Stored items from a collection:
'''

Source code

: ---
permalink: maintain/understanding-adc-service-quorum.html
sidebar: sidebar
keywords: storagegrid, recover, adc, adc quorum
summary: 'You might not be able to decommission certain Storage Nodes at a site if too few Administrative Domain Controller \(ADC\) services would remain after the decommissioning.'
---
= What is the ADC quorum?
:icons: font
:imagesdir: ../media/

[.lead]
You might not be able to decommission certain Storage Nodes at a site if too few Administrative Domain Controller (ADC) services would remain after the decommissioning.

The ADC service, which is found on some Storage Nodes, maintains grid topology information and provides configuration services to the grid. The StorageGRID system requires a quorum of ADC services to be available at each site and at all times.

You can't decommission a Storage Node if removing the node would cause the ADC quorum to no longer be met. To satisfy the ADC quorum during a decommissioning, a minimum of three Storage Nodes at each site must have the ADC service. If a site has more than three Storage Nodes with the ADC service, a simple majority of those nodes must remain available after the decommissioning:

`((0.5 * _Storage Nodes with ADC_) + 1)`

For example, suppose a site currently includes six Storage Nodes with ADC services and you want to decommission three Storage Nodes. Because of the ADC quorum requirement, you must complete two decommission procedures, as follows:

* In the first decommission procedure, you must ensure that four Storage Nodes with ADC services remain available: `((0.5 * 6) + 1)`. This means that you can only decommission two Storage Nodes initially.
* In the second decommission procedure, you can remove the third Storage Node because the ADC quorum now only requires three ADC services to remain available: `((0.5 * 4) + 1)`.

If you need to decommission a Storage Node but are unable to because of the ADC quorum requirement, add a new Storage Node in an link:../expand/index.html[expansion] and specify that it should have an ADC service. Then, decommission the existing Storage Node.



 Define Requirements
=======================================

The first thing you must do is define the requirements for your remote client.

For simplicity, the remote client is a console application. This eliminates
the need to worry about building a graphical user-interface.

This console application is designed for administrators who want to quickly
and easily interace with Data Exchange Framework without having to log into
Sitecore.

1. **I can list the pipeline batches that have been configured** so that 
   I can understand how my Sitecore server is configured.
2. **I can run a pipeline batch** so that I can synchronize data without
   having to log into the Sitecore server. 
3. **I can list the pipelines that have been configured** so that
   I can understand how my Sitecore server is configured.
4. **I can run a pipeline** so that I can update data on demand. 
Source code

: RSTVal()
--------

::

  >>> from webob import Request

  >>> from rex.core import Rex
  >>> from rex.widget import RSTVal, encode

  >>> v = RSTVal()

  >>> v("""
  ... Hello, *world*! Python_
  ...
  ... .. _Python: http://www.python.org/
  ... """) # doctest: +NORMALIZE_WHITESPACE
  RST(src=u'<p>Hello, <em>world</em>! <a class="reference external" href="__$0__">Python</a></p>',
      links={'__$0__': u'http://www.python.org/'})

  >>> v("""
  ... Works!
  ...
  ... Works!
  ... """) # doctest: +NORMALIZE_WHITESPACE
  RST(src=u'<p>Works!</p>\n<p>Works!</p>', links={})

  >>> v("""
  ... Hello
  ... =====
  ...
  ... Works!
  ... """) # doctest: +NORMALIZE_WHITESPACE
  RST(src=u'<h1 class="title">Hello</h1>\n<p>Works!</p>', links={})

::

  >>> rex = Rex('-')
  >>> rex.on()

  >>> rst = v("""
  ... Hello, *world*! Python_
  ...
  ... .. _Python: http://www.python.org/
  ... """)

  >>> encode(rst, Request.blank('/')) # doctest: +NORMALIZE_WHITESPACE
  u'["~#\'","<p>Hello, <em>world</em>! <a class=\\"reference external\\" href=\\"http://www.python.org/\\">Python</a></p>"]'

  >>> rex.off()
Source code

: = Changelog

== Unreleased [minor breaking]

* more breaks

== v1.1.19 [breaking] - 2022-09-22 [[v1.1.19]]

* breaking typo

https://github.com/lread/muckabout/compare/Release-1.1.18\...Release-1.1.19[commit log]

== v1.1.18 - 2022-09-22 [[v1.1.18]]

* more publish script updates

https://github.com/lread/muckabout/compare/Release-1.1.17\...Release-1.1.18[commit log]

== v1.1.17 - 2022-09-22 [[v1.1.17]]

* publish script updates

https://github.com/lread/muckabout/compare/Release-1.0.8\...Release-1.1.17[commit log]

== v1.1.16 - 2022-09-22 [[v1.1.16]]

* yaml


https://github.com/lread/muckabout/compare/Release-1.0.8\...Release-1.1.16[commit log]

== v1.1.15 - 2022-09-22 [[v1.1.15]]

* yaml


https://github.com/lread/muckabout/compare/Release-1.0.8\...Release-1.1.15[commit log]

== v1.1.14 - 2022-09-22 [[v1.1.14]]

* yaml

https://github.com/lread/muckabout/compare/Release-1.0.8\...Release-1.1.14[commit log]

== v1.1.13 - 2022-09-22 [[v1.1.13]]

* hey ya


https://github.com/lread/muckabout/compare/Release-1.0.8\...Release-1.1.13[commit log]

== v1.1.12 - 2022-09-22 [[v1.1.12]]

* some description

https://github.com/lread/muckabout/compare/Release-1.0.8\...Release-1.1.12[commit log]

'''

_Work to be completed_:
In the records above, how many lines contain the word "muckabout"? Give the number alone.

_Written response_:
8